▶ _Directions for this task_:
Reproduce the records that follow without alteration, apart from removing the pictures.

Collected data entries:
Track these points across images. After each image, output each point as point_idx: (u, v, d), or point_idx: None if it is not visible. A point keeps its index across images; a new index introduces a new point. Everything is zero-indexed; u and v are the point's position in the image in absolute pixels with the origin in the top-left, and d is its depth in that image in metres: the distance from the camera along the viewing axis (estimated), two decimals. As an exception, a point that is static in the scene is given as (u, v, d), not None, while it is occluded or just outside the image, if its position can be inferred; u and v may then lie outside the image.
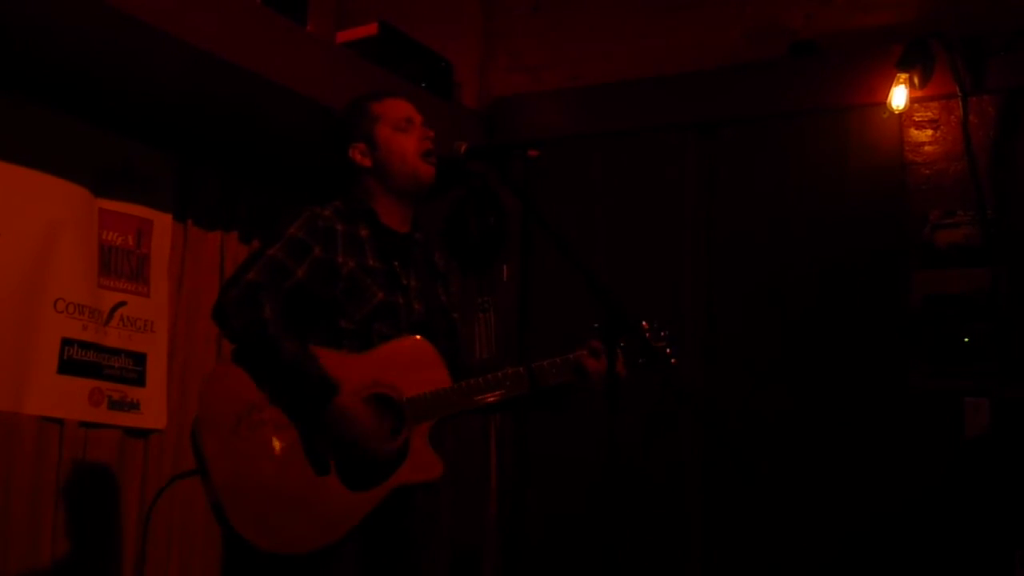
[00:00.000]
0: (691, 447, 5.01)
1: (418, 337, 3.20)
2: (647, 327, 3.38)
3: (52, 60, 4.07)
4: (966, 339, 4.55)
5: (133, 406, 4.65)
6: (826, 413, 4.75)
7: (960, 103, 4.66)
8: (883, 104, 4.72)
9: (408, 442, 3.09)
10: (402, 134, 3.32)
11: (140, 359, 4.72)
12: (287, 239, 3.12)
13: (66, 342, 4.40)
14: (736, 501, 4.88)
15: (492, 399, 3.20)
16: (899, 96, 4.67)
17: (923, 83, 4.68)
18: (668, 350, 3.38)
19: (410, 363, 3.17)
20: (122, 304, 4.69)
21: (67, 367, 4.40)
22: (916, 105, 4.76)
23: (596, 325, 3.17)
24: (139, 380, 4.70)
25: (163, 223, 4.90)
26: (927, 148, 4.78)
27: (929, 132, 4.78)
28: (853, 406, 4.71)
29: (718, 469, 4.95)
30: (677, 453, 5.01)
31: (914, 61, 4.65)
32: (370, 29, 5.01)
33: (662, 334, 3.39)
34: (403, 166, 3.30)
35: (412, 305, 3.25)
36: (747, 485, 4.85)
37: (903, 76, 4.66)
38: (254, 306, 3.01)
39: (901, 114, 4.74)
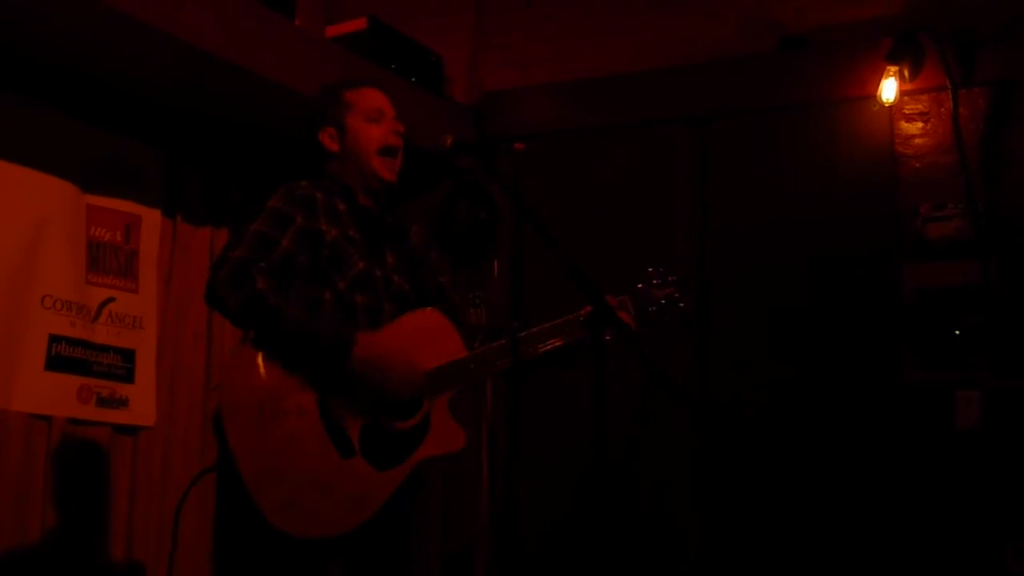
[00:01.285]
0: (682, 442, 5.00)
1: (430, 309, 3.22)
2: (653, 273, 3.36)
3: (38, 55, 4.05)
4: (957, 332, 4.54)
5: (122, 403, 4.63)
6: (818, 406, 4.75)
7: (950, 96, 4.65)
8: (873, 97, 4.71)
9: (429, 416, 3.10)
10: (372, 124, 3.35)
11: (129, 355, 4.70)
12: (267, 211, 3.14)
13: (54, 339, 4.38)
14: (728, 496, 4.87)
15: (509, 363, 3.19)
16: (889, 89, 4.66)
17: (913, 76, 4.67)
18: (677, 294, 3.35)
19: (426, 335, 3.17)
20: (111, 300, 4.67)
21: (55, 364, 4.38)
22: (906, 98, 4.75)
23: (581, 319, 3.17)
24: (128, 376, 4.68)
25: (152, 219, 4.88)
26: (917, 141, 4.77)
27: (919, 125, 4.77)
28: (845, 399, 4.70)
29: (710, 464, 4.94)
30: (669, 449, 5.00)
31: (904, 54, 4.64)
32: (359, 24, 4.99)
33: (669, 279, 3.37)
34: (365, 160, 3.33)
35: (391, 277, 3.27)
36: (739, 479, 4.85)
37: (893, 69, 4.65)
38: (246, 280, 3.00)
39: (891, 107, 4.73)
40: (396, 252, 3.36)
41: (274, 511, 2.94)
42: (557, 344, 3.25)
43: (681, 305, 3.38)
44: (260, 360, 3.04)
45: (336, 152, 3.35)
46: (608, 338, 3.10)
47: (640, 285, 3.30)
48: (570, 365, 3.37)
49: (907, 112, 4.79)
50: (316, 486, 2.98)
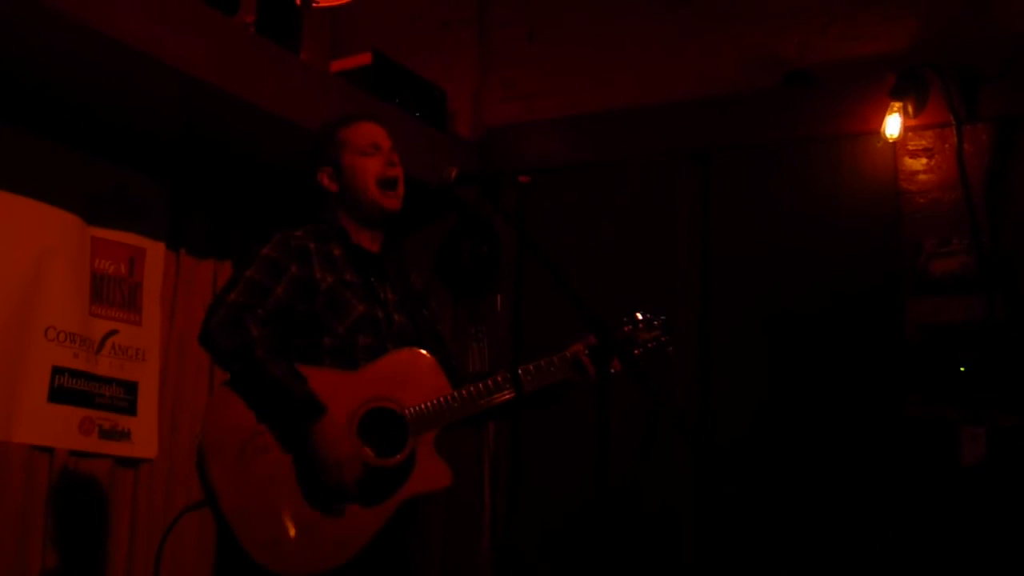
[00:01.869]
0: (685, 473, 4.98)
1: (414, 348, 3.21)
2: (640, 318, 3.37)
3: (45, 87, 4.07)
4: (962, 368, 4.53)
5: (124, 435, 4.62)
6: (821, 441, 4.72)
7: (954, 131, 4.66)
8: (877, 133, 4.72)
9: (414, 453, 3.09)
10: (367, 159, 3.35)
11: (131, 388, 4.70)
12: (261, 259, 3.15)
13: (57, 370, 4.38)
14: (730, 529, 4.84)
15: (495, 402, 3.21)
16: (893, 125, 4.67)
17: (917, 112, 4.68)
18: (663, 338, 3.36)
19: (409, 374, 3.17)
20: (114, 332, 4.67)
21: (58, 395, 4.37)
22: (910, 134, 4.75)
23: (586, 349, 3.18)
24: (130, 409, 4.68)
25: (156, 251, 4.89)
26: (922, 176, 4.77)
27: (923, 160, 4.77)
28: (848, 434, 4.68)
29: (712, 495, 4.91)
30: (671, 479, 4.98)
31: (908, 90, 4.66)
32: (364, 59, 5.02)
33: (655, 323, 3.37)
34: (364, 192, 3.33)
35: (392, 317, 3.26)
36: (741, 512, 4.82)
37: (897, 105, 4.66)
38: (240, 327, 3.03)
39: (895, 143, 4.74)
40: (397, 290, 3.35)
41: (257, 549, 2.93)
42: (545, 384, 3.25)
43: (669, 349, 3.38)
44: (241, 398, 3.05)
45: (335, 192, 3.35)
46: (614, 371, 3.12)
47: (627, 327, 3.30)
48: (560, 402, 3.38)
49: (911, 148, 4.79)
50: (300, 523, 2.97)
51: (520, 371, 3.19)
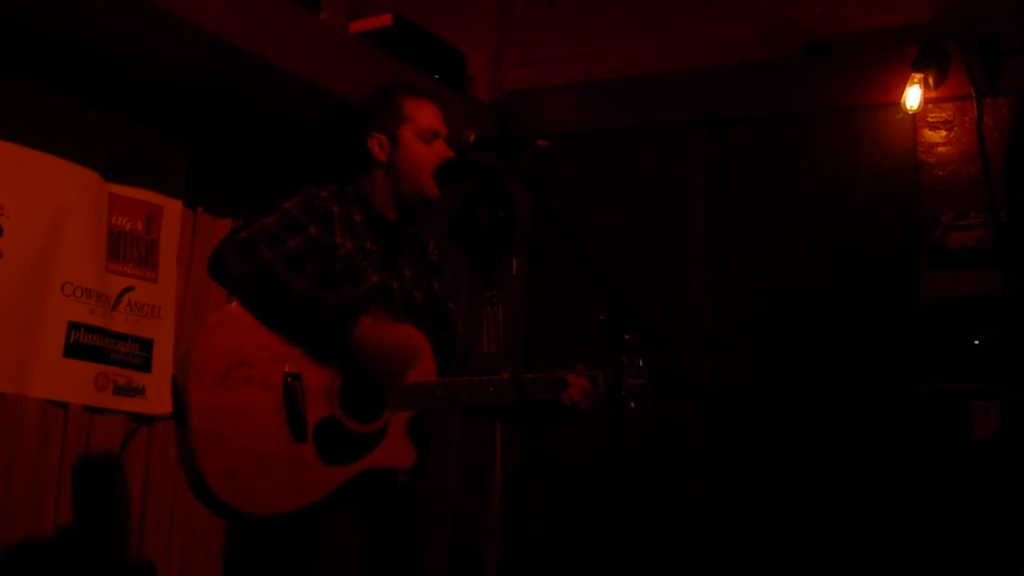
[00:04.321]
0: (695, 446, 4.99)
1: (409, 326, 3.18)
2: (628, 363, 3.37)
3: (64, 43, 4.06)
4: (976, 341, 4.52)
5: (138, 391, 4.65)
6: (834, 414, 4.73)
7: (975, 104, 4.64)
8: (897, 104, 4.70)
9: (386, 427, 3.08)
10: (426, 147, 3.31)
11: (147, 345, 4.72)
12: (282, 213, 3.11)
13: (72, 326, 4.39)
14: (740, 502, 4.86)
15: (474, 402, 3.22)
16: (913, 96, 4.65)
17: (938, 84, 4.66)
18: (649, 388, 3.44)
19: None
20: (130, 289, 4.68)
21: (73, 351, 4.39)
22: (930, 106, 4.73)
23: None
24: (145, 366, 4.70)
25: (173, 209, 4.90)
26: (941, 149, 4.75)
27: (943, 133, 4.75)
28: (861, 407, 4.69)
29: (722, 468, 4.93)
30: (682, 452, 4.99)
31: (929, 61, 4.63)
32: (384, 19, 5.00)
33: (644, 372, 3.42)
34: (416, 179, 3.30)
35: (409, 292, 3.24)
36: (752, 486, 4.83)
37: (917, 76, 4.64)
38: (254, 252, 2.98)
39: (915, 114, 4.72)
40: (413, 266, 3.33)
41: (215, 475, 2.89)
42: (546, 396, 3.29)
43: (649, 403, 3.41)
44: (240, 324, 3.00)
45: (383, 162, 3.30)
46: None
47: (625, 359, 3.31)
48: (545, 426, 3.44)
49: (931, 120, 4.77)
50: (260, 461, 2.94)
51: (507, 378, 3.22)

▶ _Solution for this problem_:
Track these points across images. After each image, output each point as point_idx: (u, v, d), or point_idx: None if it is not visible. A point keeps its index across images; a new index introduces a new point. Everything is zero-indexed; u and v are the point's position in the image in absolute pixels with the origin in the top-left, and d is its depth in that image in metres: the distance from the camera along the viewing axis (estimated), two decimals. As an exception, a point that is static in the scene is given as (u, v, d), not None, while it is occluded or just outside the image, if its position can be inferred; u and v may then lie outside the image.
[00:00.000]
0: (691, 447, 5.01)
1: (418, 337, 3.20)
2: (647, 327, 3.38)
3: (52, 60, 4.07)
4: (966, 339, 4.55)
5: (133, 406, 4.65)
6: (826, 413, 4.75)
7: (960, 103, 4.66)
8: (883, 104, 4.72)
9: (408, 442, 3.09)
10: (402, 134, 3.32)
11: (140, 359, 4.72)
12: (287, 239, 3.12)
13: (66, 342, 4.40)
14: (736, 501, 4.88)
15: (492, 399, 3.20)
16: (899, 96, 4.67)
17: (923, 83, 4.68)
18: (668, 350, 3.38)
19: (410, 363, 3.17)
20: (122, 304, 4.69)
21: (67, 367, 4.40)
22: (916, 105, 4.76)
23: (596, 325, 3.17)
24: (139, 380, 4.70)
25: (163, 223, 4.90)
26: (927, 148, 4.78)
27: (929, 132, 4.78)
28: (853, 406, 4.71)
29: (718, 469, 4.95)
30: (677, 453, 5.01)
31: (914, 61, 4.65)
32: (370, 29, 5.01)
33: (662, 334, 3.39)
34: (403, 166, 3.30)
35: (412, 305, 3.25)
36: (747, 485, 4.85)
37: (903, 76, 4.66)
38: (254, 306, 3.01)
39: (901, 114, 4.74)
[00:01.285]
0: (682, 442, 5.00)
1: (430, 309, 3.22)
2: (653, 273, 3.36)
3: (38, 55, 4.05)
4: (957, 332, 4.54)
5: (122, 403, 4.63)
6: (818, 406, 4.75)
7: (950, 96, 4.65)
8: (873, 97, 4.71)
9: (429, 416, 3.10)
10: (372, 124, 3.35)
11: (129, 355, 4.70)
12: (267, 211, 3.14)
13: (54, 339, 4.38)
14: (728, 496, 4.87)
15: (509, 363, 3.19)
16: (889, 89, 4.66)
17: (913, 76, 4.67)
18: (677, 294, 3.35)
19: (426, 335, 3.17)
20: (111, 300, 4.67)
21: (55, 364, 4.38)
22: (906, 98, 4.75)
23: (581, 319, 3.17)
24: (128, 376, 4.68)
25: (152, 219, 4.88)
26: (917, 141, 4.77)
27: (919, 125, 4.77)
28: (845, 399, 4.70)
29: (710, 464, 4.94)
30: (669, 449, 5.00)
31: (904, 54, 4.64)
32: (359, 24, 4.99)
33: (669, 279, 3.37)
34: (365, 160, 3.33)
35: (391, 277, 3.27)
36: (739, 479, 4.85)
37: (893, 69, 4.65)
38: (246, 280, 3.00)
39: (891, 107, 4.73)
40: (396, 252, 3.36)
41: (274, 511, 2.94)
42: (557, 344, 3.25)
43: (681, 305, 3.38)
44: (260, 360, 3.04)
45: (336, 152, 3.35)
46: (608, 338, 3.10)
47: (640, 285, 3.30)
48: (570, 365, 3.37)
49: (907, 112, 4.79)
50: (316, 486, 2.98)
[00:01.869]
0: (685, 473, 4.98)
1: (414, 348, 3.21)
2: (640, 318, 3.37)
3: (45, 87, 4.07)
4: (962, 368, 4.53)
5: (124, 435, 4.62)
6: (821, 441, 4.72)
7: (954, 131, 4.66)
8: (877, 133, 4.72)
9: (414, 453, 3.09)
10: (367, 159, 3.35)
11: (131, 388, 4.70)
12: (261, 259, 3.15)
13: (57, 370, 4.38)
14: (730, 529, 4.84)
15: (495, 402, 3.21)
16: (893, 125, 4.67)
17: (917, 112, 4.68)
18: (663, 338, 3.36)
19: (409, 374, 3.17)
20: (114, 332, 4.67)
21: (58, 395, 4.37)
22: (910, 134, 4.75)
23: (586, 349, 3.18)
24: (130, 409, 4.68)
25: (156, 251, 4.89)
26: (922, 176, 4.77)
27: (923, 160, 4.77)
28: (848, 434, 4.68)
29: (712, 495, 4.91)
30: (671, 479, 4.98)
31: (908, 90, 4.66)
32: (364, 59, 5.02)
33: (655, 323, 3.37)
34: (364, 192, 3.33)
35: (392, 317, 3.26)
36: (741, 512, 4.82)
37: (897, 105, 4.66)
38: (240, 327, 3.03)
39: (895, 143, 4.74)
40: (397, 290, 3.35)
41: (257, 549, 2.93)
42: (545, 384, 3.25)
43: (669, 349, 3.38)
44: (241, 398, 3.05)
45: (335, 192, 3.35)
46: (614, 371, 3.12)
47: (627, 327, 3.30)
48: (560, 402, 3.38)
49: (911, 148, 4.79)
50: (300, 523, 2.97)
51: (520, 371, 3.19)
[00:04.321]
0: (695, 446, 4.99)
1: (409, 326, 3.18)
2: (628, 363, 3.37)
3: (64, 43, 4.06)
4: (976, 341, 4.52)
5: (138, 391, 4.65)
6: (834, 414, 4.73)
7: (975, 104, 4.64)
8: (897, 104, 4.70)
9: (386, 427, 3.08)
10: (426, 147, 3.31)
11: (147, 345, 4.72)
12: (282, 213, 3.11)
13: (72, 326, 4.39)
14: (740, 502, 4.86)
15: (474, 402, 3.22)
16: (913, 96, 4.65)
17: (938, 84, 4.66)
18: (649, 388, 3.44)
19: None
20: (130, 289, 4.68)
21: (73, 351, 4.39)
22: (930, 106, 4.73)
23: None
24: (145, 366, 4.70)
25: (173, 209, 4.90)
26: (941, 149, 4.75)
27: (943, 133, 4.75)
28: (861, 407, 4.69)
29: (722, 468, 4.93)
30: (682, 452, 4.99)
31: (929, 61, 4.63)
32: (384, 19, 5.00)
33: (644, 372, 3.42)
34: (416, 179, 3.30)
35: (409, 292, 3.24)
36: (752, 486, 4.83)
37: (917, 76, 4.64)
38: (254, 252, 2.98)
39: (915, 114, 4.72)
40: (413, 266, 3.33)
41: (215, 475, 2.89)
42: (546, 396, 3.29)
43: (649, 403, 3.41)
44: (240, 324, 3.00)
45: (383, 162, 3.30)
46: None
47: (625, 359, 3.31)
48: (545, 426, 3.44)
49: (931, 120, 4.77)
50: (260, 461, 2.94)
51: (507, 378, 3.22)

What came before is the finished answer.